◆ Selected passage
Clint thought I would share something I learned from an amazing video on you tube a while back that has been taken down since "The secret to keeping and turning plants red" was from ADU aquascaping and it had apparently been acknowledged by Tom Barr. Anthocyanin is what is responsible for the red coloration of the plants. If I remember right, light in red spectrum cannot be used efficiently by red plants and hi light will cause the plant to produce more anthocyanin as a type of sunscreen (maybe more blue spectrum would help? or maybe it was the other way around?). Also the faster the growth of the plants the more anthocyanin production and less it can photosynthesize or something like that. I will do some reading today and see if I can find most of the info that was in that video. I really wish it wasn't removed.

Found one article here is a blurb on the lighting. Looks like green and yellow spectrum are best suited for anthocyanin production and looks like UVB would be helpfull.

Anthocyanins in vivo absorb the green and yellow
wavebands of light, commonly between 500 and 600 nm
[20, 21, 22, 23, 24, 25]. Foliage appears red because of
the subtraction of yellow-green light from the spectrum
of light reflected from the leaf’s surface. Interestingly, the
amount of red light that is reflected from red leaves often
only poorly correlates to anthocyanin content [20]; leaf
morphology and the amount and distribution of chlorophyll
are apparently the stronger determinants of red re-
flectance. The property of anthocyanins to absorb light
provides a mechanism for several important functions in
leaves.

Here is the article: file: https://www.hindawi.com/journals/bmri/2004/415423/abs/ Click the "full text pdf." at the top right.

Dan


----------



## Greggz (May 19, 2008)

Dempsey said:


> I'm just glad that I am not the only one. I know that you can grow beautiful plants for that also makes me feel better. I am close to giving up soon also but don't think that I can... I may by some ADA soil and try growing in in a pot, in the tank and see what that does.


Clint I do have some hope. I was just looking over my tank, and the new growth on my AR mini looks as good as it ever has. I've been dosing the Burr custom micros for a few weeks, and it's possible it might be helping. I'll give it another couple weeks to see where this goes, and update in my journal when I get a better handle on it. I do know there has been a lot of talk in the past about micros and AR, mostly relating to the shape of the new leaves. Some people have noticed curling of leaves and stunting with too many micros, and they seem to flatten out when dosing lower.

Who knows for sure, but it is food for thought anyway.


----------



## milesm (Apr 4, 2006)

clownplanted said:


> Try to get a better pic tomorrow. Quickly turned on light to get pic
> 
> 
> 
> ...


you do not have ar "mini", you have "rosanavig", which has light colored veins, as you noted. i too was sold a rosanavig that was labeled as a mini (the guy at the store knew it wasn't mini, but sold it to me anyway. have since taken my business to their competitors). you may be having difficulty growing it because rosanavig is the most demanding of the ar varietals. see dennis wong's vid, https://www.youtube.com/watch?v=3HHr2SPsoxg


----------



## clownplanted (Mar 3, 2017)

◆ Problems to work on
[a] Answer these questions from the forum thread on red aquarium plants:
(i) Which wavebands of light do anthocyanins absorb in vivo, according to the quoted article passage?
(ii) What has Greggz been dosing for a few weeks?
(iii) Which AR varietal does milesm call the most demanding?
[b] Copy the forum thread on red aquarium plants word for word from "Here is the" to "(May 19, 2008)".

◆ Stored records

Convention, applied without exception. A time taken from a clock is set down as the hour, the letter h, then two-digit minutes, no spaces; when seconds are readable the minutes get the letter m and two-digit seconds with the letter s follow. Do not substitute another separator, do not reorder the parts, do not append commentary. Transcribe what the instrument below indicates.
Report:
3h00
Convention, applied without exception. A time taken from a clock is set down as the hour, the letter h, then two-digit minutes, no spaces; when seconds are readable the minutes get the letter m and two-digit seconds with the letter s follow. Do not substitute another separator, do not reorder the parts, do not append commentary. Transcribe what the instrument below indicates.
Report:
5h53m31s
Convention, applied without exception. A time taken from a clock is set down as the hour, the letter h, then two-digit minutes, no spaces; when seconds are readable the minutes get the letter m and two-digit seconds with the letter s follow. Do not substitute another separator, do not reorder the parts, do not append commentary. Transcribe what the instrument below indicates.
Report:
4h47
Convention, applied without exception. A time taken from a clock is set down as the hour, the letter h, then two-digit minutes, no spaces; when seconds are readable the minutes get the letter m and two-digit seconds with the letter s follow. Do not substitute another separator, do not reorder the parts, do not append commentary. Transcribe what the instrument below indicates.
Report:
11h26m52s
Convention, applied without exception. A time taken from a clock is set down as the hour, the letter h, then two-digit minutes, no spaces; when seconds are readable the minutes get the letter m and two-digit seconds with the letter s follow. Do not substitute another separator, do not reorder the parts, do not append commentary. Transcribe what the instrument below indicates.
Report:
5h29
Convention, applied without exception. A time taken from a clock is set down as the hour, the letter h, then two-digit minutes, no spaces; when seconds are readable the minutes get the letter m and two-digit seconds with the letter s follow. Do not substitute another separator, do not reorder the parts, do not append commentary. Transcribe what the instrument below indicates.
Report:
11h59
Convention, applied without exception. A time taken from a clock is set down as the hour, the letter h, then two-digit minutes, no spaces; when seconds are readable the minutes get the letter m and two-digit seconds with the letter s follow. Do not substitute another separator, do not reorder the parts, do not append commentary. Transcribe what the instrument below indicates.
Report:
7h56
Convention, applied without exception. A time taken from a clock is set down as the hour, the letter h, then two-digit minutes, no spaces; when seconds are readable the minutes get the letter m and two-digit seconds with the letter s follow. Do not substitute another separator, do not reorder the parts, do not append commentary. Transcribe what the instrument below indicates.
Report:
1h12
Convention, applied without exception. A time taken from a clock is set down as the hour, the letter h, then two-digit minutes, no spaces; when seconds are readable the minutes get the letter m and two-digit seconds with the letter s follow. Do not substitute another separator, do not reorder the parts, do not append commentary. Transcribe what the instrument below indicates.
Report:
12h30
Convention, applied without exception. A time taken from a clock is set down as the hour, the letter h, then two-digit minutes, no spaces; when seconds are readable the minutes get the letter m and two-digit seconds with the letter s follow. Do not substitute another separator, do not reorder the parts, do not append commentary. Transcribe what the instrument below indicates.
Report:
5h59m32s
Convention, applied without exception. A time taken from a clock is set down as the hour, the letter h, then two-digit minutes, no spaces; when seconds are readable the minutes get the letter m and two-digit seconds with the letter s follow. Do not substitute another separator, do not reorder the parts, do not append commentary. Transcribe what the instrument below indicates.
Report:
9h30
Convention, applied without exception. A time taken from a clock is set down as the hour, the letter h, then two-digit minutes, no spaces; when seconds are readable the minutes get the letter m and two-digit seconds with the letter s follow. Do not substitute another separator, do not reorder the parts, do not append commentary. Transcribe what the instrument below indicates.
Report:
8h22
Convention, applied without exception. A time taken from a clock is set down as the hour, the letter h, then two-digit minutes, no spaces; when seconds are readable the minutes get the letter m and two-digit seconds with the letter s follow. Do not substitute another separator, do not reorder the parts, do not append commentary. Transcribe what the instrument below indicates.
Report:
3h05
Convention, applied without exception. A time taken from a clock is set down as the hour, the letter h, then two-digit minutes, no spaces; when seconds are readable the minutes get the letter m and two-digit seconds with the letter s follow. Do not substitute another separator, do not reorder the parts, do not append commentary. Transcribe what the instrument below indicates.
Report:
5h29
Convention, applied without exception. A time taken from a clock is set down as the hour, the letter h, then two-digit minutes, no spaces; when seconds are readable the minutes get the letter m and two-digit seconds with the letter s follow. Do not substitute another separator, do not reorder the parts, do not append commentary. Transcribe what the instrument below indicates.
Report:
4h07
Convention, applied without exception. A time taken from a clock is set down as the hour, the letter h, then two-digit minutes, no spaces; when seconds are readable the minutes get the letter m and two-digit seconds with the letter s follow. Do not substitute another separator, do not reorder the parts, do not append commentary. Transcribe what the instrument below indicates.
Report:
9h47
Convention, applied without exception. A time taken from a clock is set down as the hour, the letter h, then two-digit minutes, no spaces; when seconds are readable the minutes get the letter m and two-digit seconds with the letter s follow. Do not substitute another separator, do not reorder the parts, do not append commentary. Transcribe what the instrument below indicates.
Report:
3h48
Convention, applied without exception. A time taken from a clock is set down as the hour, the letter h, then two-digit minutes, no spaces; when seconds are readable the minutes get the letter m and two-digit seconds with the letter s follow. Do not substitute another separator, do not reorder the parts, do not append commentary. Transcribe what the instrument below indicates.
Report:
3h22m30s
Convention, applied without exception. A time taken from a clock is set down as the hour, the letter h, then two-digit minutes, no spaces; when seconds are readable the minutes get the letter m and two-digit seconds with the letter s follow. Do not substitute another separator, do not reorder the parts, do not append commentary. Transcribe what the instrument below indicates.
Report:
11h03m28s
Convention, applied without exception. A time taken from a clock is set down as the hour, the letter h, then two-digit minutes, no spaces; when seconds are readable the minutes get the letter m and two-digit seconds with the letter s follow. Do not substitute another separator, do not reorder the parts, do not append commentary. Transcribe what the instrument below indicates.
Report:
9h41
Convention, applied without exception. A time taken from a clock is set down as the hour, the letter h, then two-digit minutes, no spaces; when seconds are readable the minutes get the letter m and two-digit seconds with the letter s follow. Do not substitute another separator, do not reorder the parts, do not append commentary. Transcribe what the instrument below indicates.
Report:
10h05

◆ Task results
[a]
(i) The green and yellow wavebands, commonly between 500 and 600 nm.
(ii) The Burr custom micros.
(iii) Rosanavig.

[b]
Here is the article: file: https://www.hindawi.com/journals/bmri/2004/415423/abs/ Click the "full text pdf." at the top right.

Dan


----------



## Greggz (May 19, 2008)